MIAMI—It’s no big surprise why Canadians are flocking to US commercial real estate. But if you ask 10 different industry watchers what property types are the most popular you’ll get more than once answer. caught up with Mark Stapp, executive director of the Master of Real Estate Development program at the W. P. Carey School of Business at Arizona State University, to get his thoughts on why Canadian investors in part one of this two-part interview. Be sure to come back to this afternoon’s Miami edition for part two. What is driving the appetite among Canadian investors? Why U.S. commercial real estate and why now?

Stapp: The United States is the top market worldwide for non-US investors. It has some of the best defined, protected property rights in the world, and there are very few barriers to entry.

Just about anyone can buy US real estate. This, coupled with our very stable political and monetary systems, make it a safe harbor location. Canadians see this as an easy place to invest in a culture essentially the same as their own, with ease of access—it’s next door.

The strength of the loonie to the dollar had made US real estate a very good value for Canadians. The loonie has lost strength compared to the dollar, but Canadian real estate is also expensive by comparison, so the values found in the United States are good.

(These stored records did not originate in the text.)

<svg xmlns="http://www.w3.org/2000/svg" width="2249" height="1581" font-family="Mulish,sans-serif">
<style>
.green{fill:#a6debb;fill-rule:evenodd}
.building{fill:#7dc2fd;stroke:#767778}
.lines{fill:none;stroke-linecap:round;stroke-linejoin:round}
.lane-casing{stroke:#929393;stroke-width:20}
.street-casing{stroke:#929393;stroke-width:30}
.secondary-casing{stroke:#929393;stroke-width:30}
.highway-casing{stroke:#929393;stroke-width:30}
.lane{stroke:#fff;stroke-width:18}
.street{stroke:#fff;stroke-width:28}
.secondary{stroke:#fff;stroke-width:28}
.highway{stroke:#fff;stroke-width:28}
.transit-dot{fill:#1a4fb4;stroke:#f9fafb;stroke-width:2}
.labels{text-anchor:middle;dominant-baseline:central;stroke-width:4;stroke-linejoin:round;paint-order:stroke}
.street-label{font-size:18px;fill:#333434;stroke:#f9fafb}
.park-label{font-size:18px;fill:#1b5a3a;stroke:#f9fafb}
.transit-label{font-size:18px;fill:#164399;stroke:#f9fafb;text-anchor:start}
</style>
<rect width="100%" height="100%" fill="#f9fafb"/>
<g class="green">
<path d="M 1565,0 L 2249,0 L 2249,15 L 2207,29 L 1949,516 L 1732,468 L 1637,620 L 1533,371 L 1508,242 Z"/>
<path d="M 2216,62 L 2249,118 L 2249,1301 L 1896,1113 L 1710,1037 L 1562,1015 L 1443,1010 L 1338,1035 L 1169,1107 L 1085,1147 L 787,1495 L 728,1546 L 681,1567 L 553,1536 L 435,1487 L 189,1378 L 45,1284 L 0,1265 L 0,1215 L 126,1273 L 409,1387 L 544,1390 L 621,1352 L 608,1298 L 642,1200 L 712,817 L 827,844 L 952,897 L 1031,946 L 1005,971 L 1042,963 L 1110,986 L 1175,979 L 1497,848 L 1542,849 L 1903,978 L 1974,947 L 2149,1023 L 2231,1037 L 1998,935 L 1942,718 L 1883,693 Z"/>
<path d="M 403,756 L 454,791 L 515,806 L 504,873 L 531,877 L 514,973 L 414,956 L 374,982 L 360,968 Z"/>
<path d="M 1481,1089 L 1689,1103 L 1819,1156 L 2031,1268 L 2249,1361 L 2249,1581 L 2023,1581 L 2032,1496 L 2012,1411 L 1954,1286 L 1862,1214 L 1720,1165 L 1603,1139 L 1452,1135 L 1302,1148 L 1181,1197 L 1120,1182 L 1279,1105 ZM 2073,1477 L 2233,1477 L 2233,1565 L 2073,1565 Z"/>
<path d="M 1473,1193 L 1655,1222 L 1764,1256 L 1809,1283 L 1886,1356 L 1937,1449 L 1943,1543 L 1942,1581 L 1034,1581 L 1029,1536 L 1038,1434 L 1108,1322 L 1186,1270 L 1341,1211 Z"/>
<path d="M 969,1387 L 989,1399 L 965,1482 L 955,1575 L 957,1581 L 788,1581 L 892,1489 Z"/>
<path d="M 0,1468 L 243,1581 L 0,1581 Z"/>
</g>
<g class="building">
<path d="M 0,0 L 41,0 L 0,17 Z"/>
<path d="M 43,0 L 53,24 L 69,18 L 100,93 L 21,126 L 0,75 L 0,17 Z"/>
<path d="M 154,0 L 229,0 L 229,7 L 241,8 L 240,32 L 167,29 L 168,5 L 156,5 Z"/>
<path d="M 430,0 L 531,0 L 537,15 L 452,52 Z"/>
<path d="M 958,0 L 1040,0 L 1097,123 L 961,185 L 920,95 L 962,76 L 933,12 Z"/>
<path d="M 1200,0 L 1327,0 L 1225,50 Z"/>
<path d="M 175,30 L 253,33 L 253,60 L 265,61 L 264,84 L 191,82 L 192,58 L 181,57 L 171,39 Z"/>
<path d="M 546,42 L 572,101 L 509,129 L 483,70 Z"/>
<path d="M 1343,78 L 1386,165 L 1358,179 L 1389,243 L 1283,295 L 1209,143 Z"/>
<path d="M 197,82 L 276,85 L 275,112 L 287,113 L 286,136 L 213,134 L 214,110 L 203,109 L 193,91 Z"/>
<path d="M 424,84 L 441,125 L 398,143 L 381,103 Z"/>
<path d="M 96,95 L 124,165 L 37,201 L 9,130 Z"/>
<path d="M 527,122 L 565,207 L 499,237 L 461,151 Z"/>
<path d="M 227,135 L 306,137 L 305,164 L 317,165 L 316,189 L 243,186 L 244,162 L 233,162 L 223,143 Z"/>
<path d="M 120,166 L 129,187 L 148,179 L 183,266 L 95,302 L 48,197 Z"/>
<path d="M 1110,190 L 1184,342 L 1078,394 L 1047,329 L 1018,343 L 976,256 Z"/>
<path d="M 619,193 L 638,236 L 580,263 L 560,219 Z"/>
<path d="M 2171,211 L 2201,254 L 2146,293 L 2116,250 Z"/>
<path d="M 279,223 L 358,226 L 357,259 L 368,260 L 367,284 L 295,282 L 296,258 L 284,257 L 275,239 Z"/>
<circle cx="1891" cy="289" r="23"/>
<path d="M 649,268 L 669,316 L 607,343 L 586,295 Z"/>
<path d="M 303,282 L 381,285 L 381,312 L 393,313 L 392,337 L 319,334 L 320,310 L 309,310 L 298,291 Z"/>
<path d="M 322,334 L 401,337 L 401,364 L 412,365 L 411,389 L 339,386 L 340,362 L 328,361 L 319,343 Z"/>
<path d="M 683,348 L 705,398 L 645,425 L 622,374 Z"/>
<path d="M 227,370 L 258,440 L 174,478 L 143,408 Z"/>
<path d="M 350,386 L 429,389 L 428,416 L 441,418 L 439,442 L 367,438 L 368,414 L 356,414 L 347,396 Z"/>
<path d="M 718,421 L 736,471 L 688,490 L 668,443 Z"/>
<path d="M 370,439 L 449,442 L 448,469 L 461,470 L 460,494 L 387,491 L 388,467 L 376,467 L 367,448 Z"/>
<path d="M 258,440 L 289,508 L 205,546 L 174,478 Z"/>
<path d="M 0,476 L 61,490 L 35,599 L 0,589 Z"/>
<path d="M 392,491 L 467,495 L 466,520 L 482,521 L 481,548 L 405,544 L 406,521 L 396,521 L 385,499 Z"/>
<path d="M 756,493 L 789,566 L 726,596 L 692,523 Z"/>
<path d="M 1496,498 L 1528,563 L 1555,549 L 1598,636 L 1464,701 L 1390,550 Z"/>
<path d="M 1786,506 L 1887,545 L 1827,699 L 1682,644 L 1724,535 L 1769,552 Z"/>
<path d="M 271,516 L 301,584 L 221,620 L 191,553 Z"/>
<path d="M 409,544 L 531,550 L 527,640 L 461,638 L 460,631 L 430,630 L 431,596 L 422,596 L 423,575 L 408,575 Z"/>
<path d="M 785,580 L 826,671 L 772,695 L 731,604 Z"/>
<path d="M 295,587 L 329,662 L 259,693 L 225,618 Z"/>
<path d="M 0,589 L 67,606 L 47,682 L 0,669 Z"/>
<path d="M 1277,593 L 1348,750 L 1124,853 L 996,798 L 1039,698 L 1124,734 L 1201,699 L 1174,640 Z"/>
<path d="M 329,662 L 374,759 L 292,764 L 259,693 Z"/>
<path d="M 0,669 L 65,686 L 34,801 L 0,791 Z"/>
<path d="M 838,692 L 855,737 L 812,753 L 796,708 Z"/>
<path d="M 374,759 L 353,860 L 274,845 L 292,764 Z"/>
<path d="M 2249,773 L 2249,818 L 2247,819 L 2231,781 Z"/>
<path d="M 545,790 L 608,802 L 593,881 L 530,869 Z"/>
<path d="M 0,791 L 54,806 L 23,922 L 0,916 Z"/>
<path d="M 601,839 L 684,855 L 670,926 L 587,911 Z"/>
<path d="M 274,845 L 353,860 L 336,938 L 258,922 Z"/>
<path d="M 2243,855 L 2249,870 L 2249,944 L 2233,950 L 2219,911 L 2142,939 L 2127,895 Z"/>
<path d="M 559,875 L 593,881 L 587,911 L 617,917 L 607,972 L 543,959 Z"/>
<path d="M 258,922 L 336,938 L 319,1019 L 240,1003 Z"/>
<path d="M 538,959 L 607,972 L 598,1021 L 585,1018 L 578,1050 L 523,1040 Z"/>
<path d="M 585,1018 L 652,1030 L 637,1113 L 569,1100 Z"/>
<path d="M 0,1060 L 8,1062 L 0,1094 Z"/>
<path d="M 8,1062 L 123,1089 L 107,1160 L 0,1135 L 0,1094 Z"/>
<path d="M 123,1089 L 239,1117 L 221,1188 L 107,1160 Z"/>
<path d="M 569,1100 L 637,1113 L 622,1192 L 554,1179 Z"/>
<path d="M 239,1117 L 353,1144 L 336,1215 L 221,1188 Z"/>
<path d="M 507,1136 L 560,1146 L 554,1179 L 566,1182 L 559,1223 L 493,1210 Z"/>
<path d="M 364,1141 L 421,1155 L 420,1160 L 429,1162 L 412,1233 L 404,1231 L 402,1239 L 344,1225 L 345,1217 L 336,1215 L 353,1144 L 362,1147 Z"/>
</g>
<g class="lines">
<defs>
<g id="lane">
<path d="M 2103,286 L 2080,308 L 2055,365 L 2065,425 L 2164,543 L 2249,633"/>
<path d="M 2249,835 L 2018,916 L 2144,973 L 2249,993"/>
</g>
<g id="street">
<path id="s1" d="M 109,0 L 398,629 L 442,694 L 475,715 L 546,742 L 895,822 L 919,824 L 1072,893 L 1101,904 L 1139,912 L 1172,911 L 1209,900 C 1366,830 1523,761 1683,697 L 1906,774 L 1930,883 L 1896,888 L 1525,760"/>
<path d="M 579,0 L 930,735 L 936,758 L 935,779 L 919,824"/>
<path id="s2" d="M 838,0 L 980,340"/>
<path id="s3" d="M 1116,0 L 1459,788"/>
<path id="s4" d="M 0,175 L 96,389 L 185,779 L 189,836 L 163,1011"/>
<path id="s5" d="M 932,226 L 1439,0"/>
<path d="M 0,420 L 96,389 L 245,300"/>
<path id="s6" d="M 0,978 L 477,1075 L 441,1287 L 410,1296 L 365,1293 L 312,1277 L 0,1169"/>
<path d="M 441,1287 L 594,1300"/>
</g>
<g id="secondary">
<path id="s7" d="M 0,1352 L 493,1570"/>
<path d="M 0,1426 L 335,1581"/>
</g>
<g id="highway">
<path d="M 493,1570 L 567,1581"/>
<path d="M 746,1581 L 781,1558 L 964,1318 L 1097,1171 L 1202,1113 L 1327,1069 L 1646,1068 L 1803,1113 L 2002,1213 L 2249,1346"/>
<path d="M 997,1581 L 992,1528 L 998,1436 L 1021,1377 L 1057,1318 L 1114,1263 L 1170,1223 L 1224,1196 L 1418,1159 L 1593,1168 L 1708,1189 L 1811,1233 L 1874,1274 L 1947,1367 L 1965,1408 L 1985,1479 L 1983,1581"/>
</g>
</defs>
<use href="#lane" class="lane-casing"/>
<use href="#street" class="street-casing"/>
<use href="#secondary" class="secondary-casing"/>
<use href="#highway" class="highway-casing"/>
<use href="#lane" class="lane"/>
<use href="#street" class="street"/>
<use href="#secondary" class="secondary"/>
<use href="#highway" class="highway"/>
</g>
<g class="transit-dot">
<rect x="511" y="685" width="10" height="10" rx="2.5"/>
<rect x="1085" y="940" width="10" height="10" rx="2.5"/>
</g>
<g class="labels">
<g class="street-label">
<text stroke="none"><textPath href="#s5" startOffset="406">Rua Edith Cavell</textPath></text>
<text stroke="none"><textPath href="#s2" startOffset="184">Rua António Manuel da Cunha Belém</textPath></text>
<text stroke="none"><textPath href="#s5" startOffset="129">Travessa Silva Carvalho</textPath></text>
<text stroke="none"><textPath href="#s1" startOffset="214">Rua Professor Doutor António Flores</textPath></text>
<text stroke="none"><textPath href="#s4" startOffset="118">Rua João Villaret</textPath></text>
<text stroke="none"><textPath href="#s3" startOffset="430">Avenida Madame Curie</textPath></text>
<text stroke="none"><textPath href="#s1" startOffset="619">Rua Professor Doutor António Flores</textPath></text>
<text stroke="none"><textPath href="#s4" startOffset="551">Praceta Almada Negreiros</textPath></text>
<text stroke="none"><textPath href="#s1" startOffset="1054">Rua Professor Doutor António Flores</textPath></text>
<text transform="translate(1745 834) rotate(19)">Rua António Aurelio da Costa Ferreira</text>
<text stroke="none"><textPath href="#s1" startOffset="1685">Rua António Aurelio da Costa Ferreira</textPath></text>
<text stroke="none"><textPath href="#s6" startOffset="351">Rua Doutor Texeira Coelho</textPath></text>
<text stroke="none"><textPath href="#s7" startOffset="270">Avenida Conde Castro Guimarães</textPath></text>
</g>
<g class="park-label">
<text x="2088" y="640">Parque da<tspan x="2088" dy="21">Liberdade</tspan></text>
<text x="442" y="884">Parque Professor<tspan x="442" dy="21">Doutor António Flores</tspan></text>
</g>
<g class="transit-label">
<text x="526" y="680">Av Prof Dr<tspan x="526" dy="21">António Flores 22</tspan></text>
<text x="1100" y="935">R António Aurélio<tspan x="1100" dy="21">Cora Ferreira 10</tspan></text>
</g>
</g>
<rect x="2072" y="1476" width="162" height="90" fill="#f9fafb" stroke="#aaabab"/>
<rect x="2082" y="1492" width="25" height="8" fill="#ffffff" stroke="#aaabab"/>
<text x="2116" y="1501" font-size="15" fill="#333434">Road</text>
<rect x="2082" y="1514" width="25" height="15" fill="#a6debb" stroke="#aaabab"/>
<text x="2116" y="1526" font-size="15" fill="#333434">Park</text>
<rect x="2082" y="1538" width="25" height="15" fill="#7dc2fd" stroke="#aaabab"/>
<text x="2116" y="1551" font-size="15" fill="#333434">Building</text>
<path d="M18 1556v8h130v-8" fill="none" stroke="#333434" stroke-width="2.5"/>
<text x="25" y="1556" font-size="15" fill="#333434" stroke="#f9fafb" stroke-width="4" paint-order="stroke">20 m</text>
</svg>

The combination makes this a good place to invest. Plus, they get to winter here. Also, I believe that Canadians have some favorable tax policies regarding investment properties. What product types, specifically, are Canadian investors hungry for and why?

Stapp: All types. There are larger investors buying everything from land to hotels, and small investors buying single-family homes. In a market like Phoenix, Canadians accounted for more than 90% of the foreign buyers of single-family homes over the past several  years. Is multifamily still the darling? How do you see the appetites shifting?

Stapp: Multifamily is still the darling of the investment world. Everyone needs a place to live, and US residents are still economically damaged, mortgage underwriting is still tough, and the profile of the consumer is shifting, all of which makes the rental market good.